IX. Kritik: Sebuah teori yang kritis terhadap kualitas, namun apakah demokrasi di tempat kerja hanya sekedar mimpi?

Diterapkan pada kehidupan organisasi, pendekatan kritis Deetz adalah contoh bagaimana seharusnya teori interpretatif semacam ini. Dia mengklarifikasi nilai-nilai berbahaya dari manajerialisme, memberikan pemahaman baru tentang kontrol manajerial, menetapkan agenda reformasi, menawarkan data kualitatif yang kaya untuk mendukung teorinya, telah menghasilkan kesepakatan komunitas yang luas, dan menyajikannya dengan kecerdasan dan humor yang menjadikan teori tersebut estetis. menyenangkan.

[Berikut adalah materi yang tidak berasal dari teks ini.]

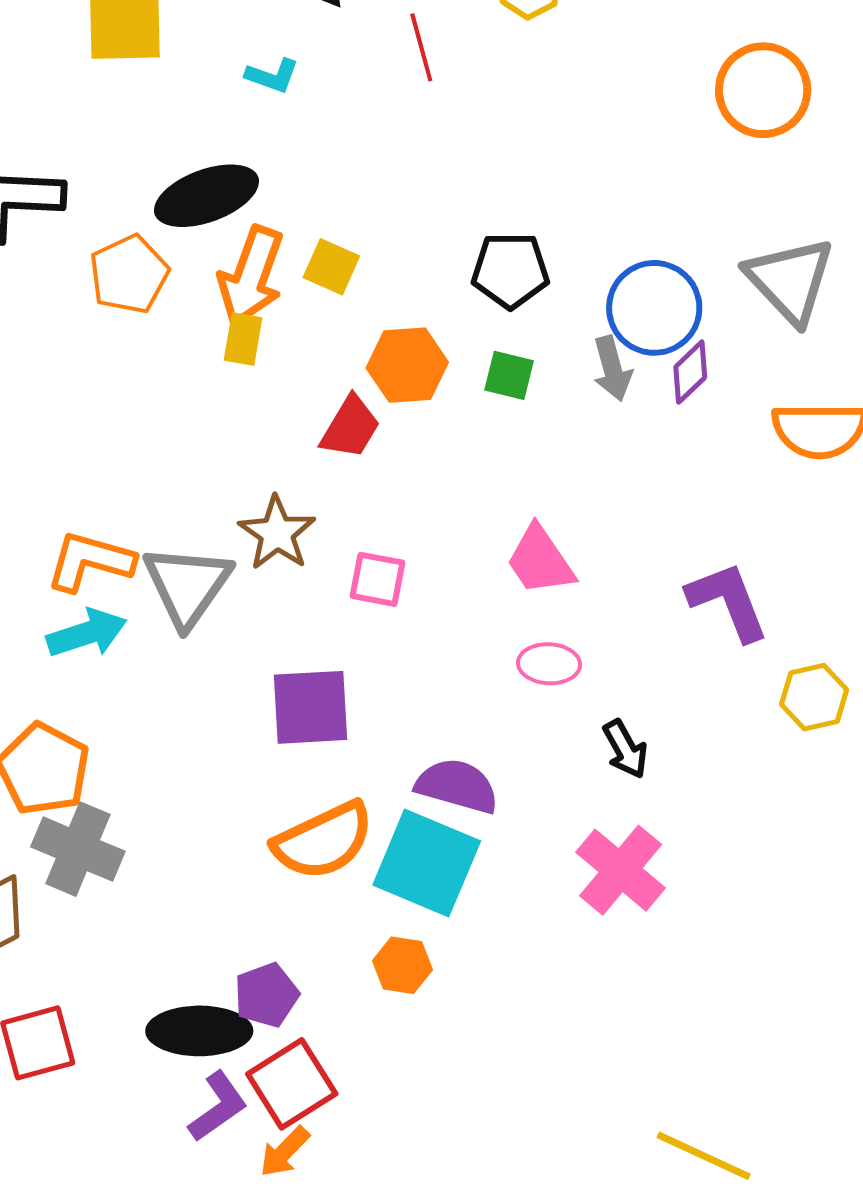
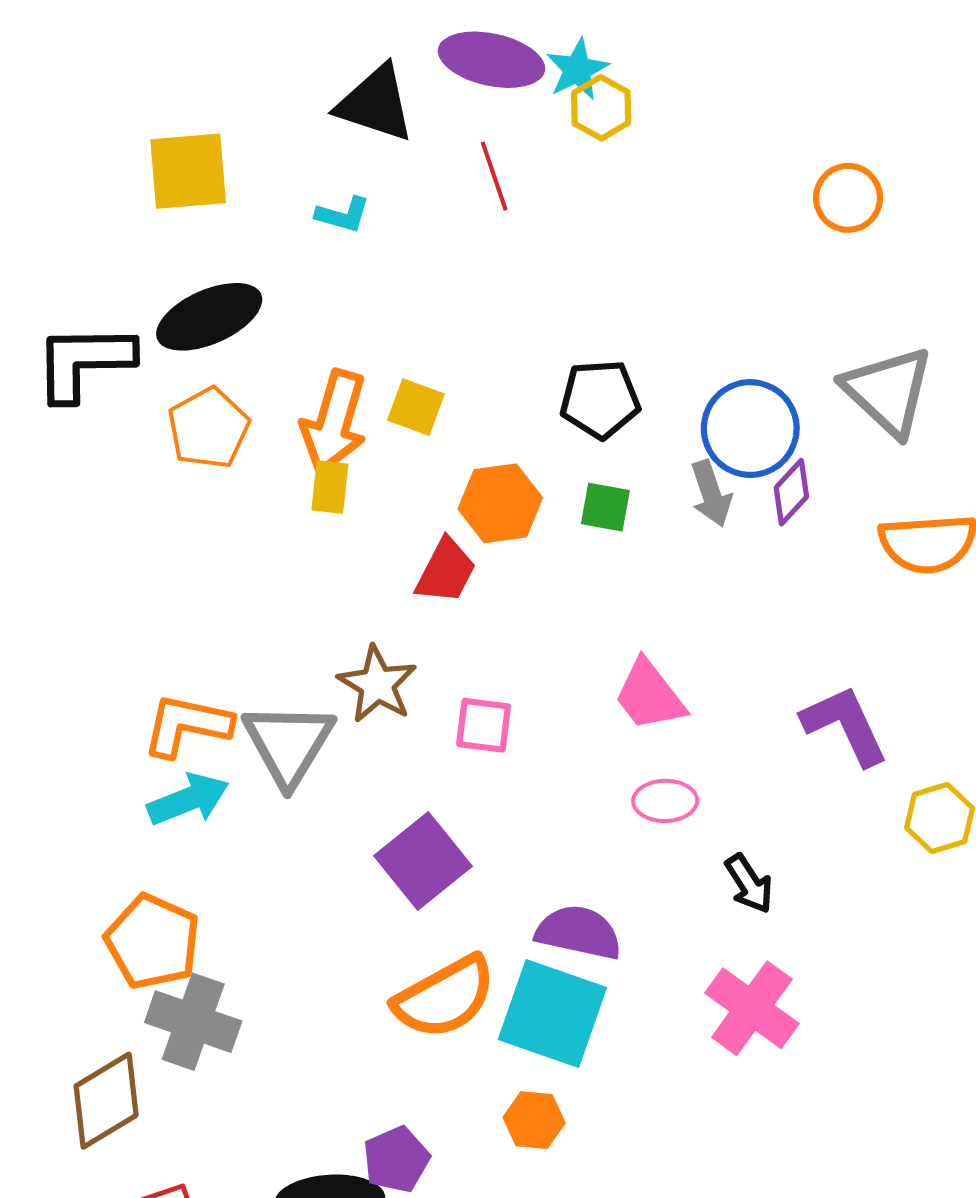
orange circle: (763, 90) -> (848, 198), size x0.7
black ellipse: (207, 196) -> (209, 317), moved
purple square: (311, 707) -> (423, 861), turned -32

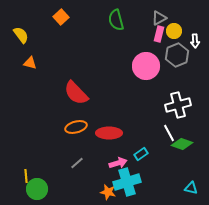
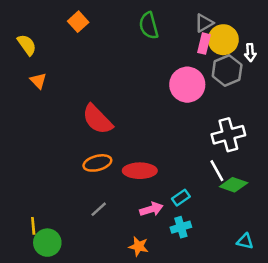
yellow circle: (174, 31) -> (223, 40), size x1.5
orange triangle: (30, 63) -> (38, 81), turned 32
cyan cross: (127, 182) -> (181, 227), moved, size x0.6

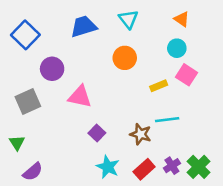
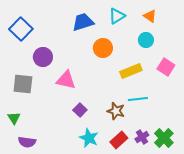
cyan triangle: (128, 19) -> (117, 16), moved, turned 36
blue trapezoid: (84, 26) -> (83, 22), moved
pink square: (187, 75) -> (166, 67), moved
yellow rectangle: (159, 86) -> (131, 71), size x1.5
gray square: (28, 101) -> (23, 84), turned 30
purple semicircle: (33, 172) -> (27, 142), turned 48

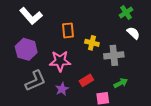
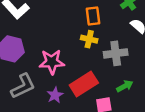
orange rectangle: (68, 30) -> (93, 16), moved
red rectangle: (86, 80) -> (84, 84), size x1.6

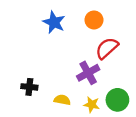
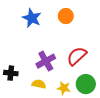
red semicircle: (107, 48) -> (77, 56), moved
purple cross: (88, 73) -> (46, 61), moved

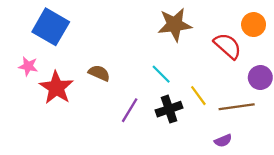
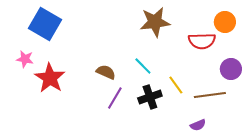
red semicircle: (228, 46) -> (202, 41), turned 136
brown semicircle: (99, 73) -> (106, 72), moved

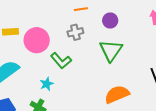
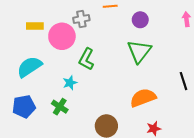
gray cross: (75, 32) -> (81, 19), moved
green L-shape: (61, 61) -> (86, 59), turned 65

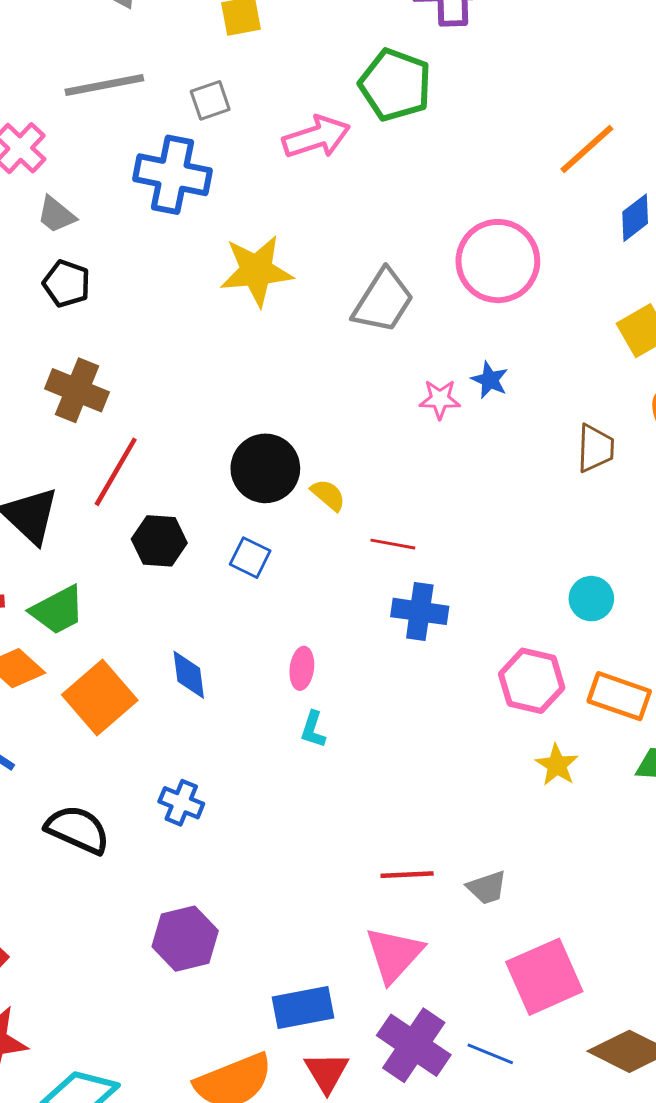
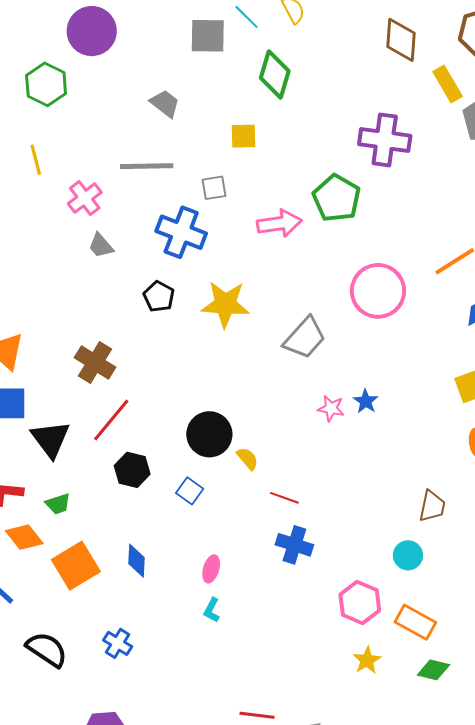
pink circle: (498, 261) -> (378, 291), moved
black pentagon: (67, 284) -> (159, 297), moved
brown trapezoid: (595, 448) -> (432, 506), moved
green trapezoid: (58, 610) -> (58, 504), size x0.7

Namun, banyak pakar organisasi menganggap kemungkinan manajer secara sukarela menyerahkan kekuasaan sebagai hal yang tidak realistis.

Seperti yang dinyatakan oleh ahli teori CCO Robert McPhee (bab 23) dalam ringkasan ironisnya tentang teori Deetz, “Jika kita tidak menganggap wajar dan benar serta tidak dapat dihindari untuk menyerahkan kekuasaan kepada manajer, segalanya akan berbeda dan semua masalah kita akan terjadi. akan terselesaikan.”

Deetz memahami kesulitan dalam mengubah kekuatan yang sudah mengakar, namun sejumlah masalah seperti yang dihadapi di pembangkit listrik tenaga nuklir mungkin menempatkan kekuatan-kekuatan di dunia yang sedang berubah ini untuk mendukung kolaborasi antara manajemen dan pekerja.

Ringkasan Deetz tentang karya hidupnya menekankan keinginannya untuk menghilangkan “fitur struktural dan sistemik kehidupan” yang menghalangi “pilihan kreatif yang saling menguntungkan.

Review book chapter Griffin, EM. 2019. A First Look  at  Communication Theory.    10th    ed.    New York: McGraw Chapter  21 : Critical Theory of Communication Approcah to Organizations

~ oleh Tri Nugroho Adi pada 3 Juni 2024.